## Work order
Restate the listing below word for word; no picture is to be carried over.

## Recorded data
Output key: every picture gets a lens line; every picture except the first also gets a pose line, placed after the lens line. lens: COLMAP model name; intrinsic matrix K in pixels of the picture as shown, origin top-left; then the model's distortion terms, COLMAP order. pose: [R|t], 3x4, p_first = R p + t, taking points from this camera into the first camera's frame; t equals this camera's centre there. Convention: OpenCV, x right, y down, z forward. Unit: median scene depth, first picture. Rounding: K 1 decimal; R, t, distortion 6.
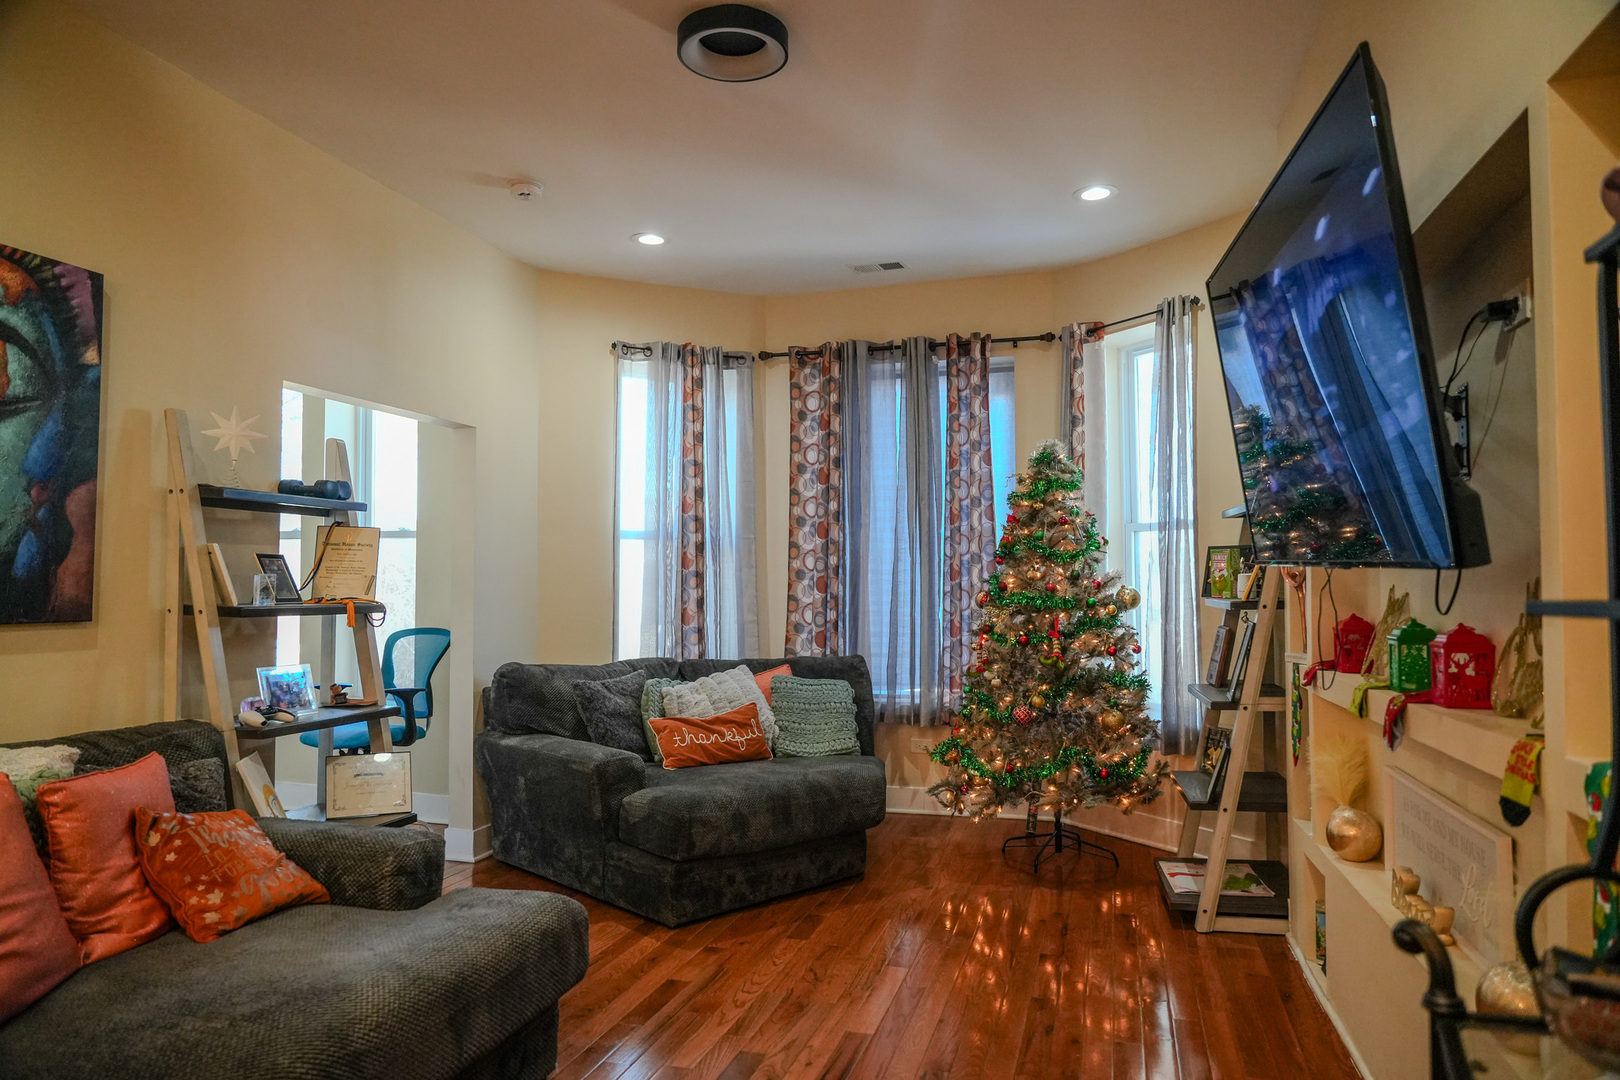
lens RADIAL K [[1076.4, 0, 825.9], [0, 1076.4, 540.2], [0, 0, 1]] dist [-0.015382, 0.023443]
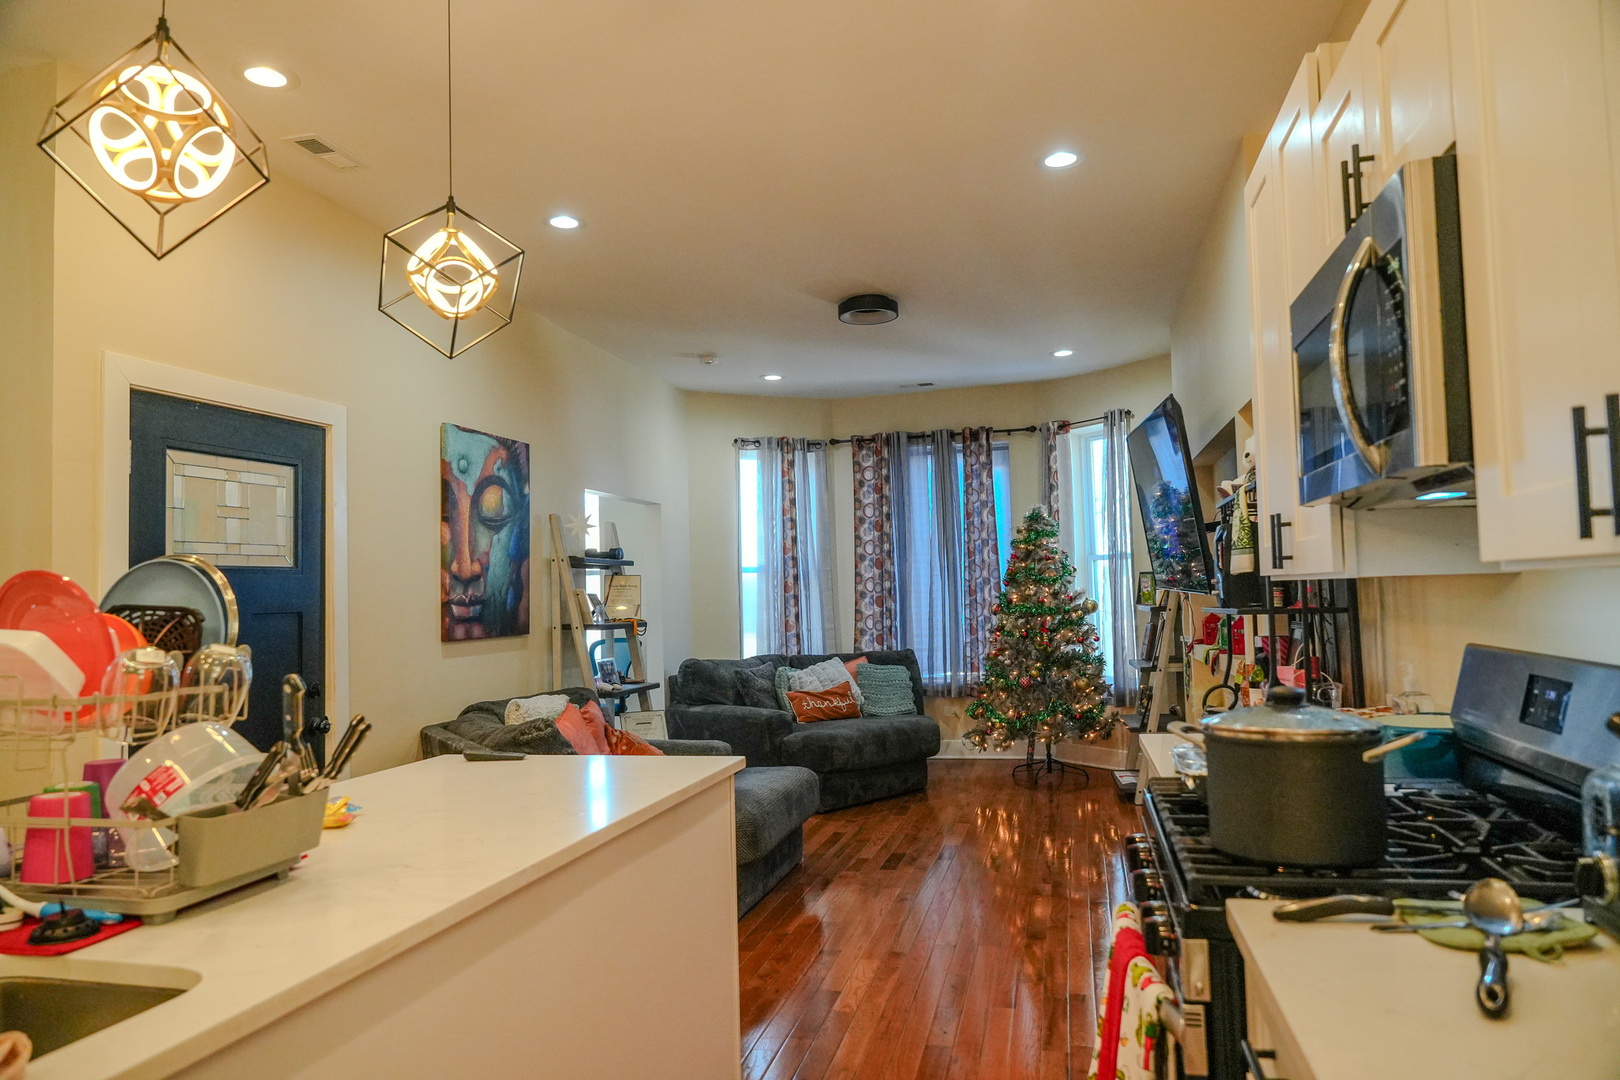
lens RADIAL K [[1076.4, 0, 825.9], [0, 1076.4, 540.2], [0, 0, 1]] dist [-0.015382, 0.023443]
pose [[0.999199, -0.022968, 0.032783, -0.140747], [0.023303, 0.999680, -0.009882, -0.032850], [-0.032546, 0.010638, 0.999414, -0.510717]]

## Exercise response
Output key: every picture gets a lens line; every picture except the first also gets a pose line, placed after the lens line. lens: COLMAP model name; intrinsic matrix K in pixels of the picture as shown, origin top-left; then the model's distortion terms, COLMAP order. pose: [R|t], 3x4, p_first = R p + t, taking points from this camera into the first camera's frame; t equals this camera's centre there. Convention: OpenCV, x right, y down, z forward. Unit: median scene depth, first picture. Rounding: K 1 decimal; R, t, distortion 6.
lens RADIAL K [[1076.4, 0, 825.9], [0, 1076.4, 540.2], [0, 0, 1]] dist [-0.015382, 0.023443]
lens RADIAL K [[1076.4, 0, 825.9], [0, 1076.4, 540.2], [0, 0, 1]] dist [-0.015382, 0.023443]
pose [[0.999199, -0.022968, 0.032783, -0.140747], [0.023303, 0.999680, -0.009882, -0.032850], [-0.032546, 0.010638, 0.999414, -0.510717]]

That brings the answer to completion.